Extracts CDS regions from a GTF annotation file or data frame using genomic coordinates and retrieves corresponding DNA sequences from a BSgenome reference.
Arguments
- input
A character string (GTF file path) or data frame containing CDS annotations.
- genome
A BSgenome object for the relevant genome. Defaults to human (hg38).
- save_fasta
A logical indicating whether to save sequences to a FASTA file. Defaults to
FALSE
.- output_file
A character string specifying the FASTA output path. If
NULL
, uses "CDS.fa".- verbose
A logical indicating whether to print progress messages. Defaults to
TRUE
.
Value
A data frame containing CDS annotations with corresponding sequences. If save_fasta = TRUE
, also writes a FASTA file.
Details
This function processes CDS entries from the input GTF, extracts their sequences from the reference genome, and optionally saves them in FASTA format.
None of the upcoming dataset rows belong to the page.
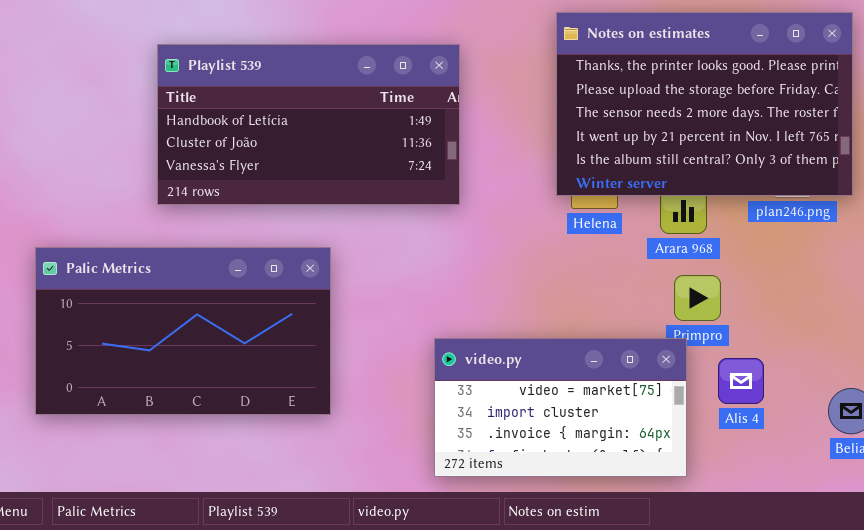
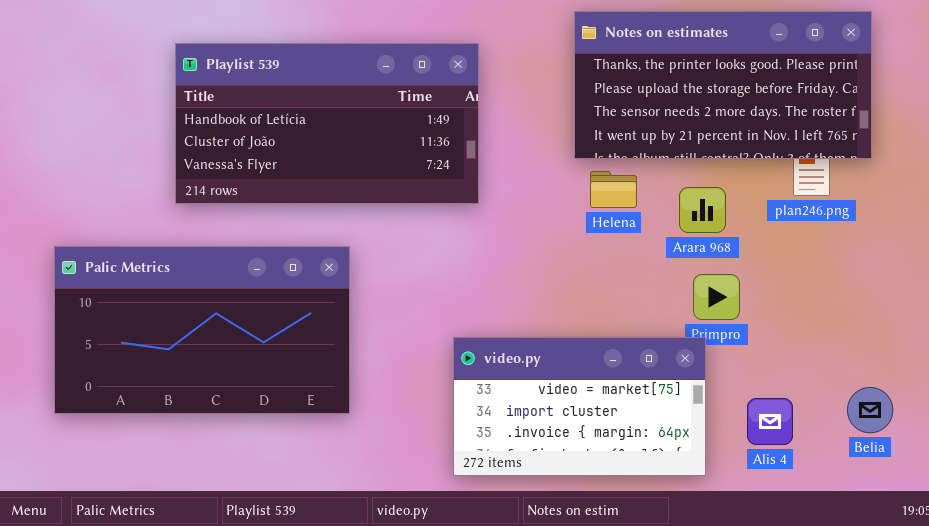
Notes on estimates: [556,12,853,196] -> [574,11,872,159], resized
Alis 4: [718,358,764,404] -> [747,398,793,445], moved

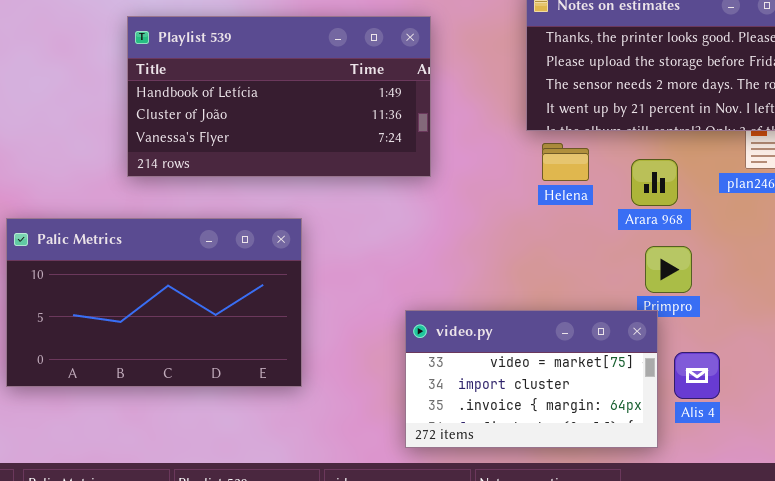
Alis 4: [747,398,793,445] -> [674,352,720,399], moved

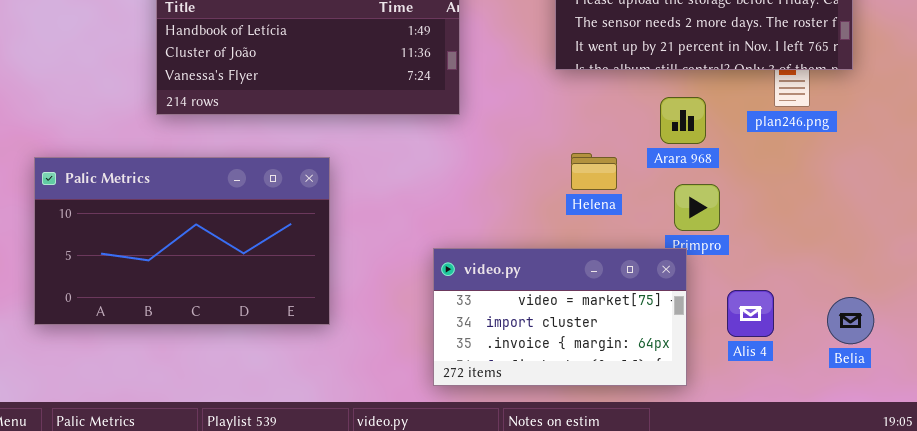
Helena: [542,143,589,181] -> [571,153,617,190], moved
Alis 4: [674,352,720,399] -> [727,290,774,337], moved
Useful for downstream analyses like protein translation.
Examples
file_v1 <- system.file("extdata", "gencode.v1.example.gtf.gz", package = "GencoDymo2")
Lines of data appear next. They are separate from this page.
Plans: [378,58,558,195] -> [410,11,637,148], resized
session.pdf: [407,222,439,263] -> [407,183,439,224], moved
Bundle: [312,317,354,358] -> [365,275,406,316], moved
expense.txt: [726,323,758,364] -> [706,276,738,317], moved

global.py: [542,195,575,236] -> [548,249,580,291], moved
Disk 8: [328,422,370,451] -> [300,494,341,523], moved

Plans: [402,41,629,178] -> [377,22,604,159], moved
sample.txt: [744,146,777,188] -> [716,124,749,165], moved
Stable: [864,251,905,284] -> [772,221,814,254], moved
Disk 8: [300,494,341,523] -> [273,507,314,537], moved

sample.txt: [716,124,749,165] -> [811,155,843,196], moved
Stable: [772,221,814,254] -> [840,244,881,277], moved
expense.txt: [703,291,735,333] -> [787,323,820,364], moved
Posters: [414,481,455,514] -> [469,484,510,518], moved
gtf_v1 <- load_file(file_v1)
# Human CDS extraction
suppressPackageStartupMessages(library(BSgenome.Hsapiens.UCSC.hg38))
suppressPackageStartupMessages(library(GenomicRanges))
gtf_granges <- GRanges(gtf_v1)
cds_seqs <- extract_cds_sequences(gtf_granges, BSgenome.Hsapiens.UCSC.hg38, save_fasta = FALSE)
#> Using provided GRanges object...
#> Warning: No CDS features found in the GTF data.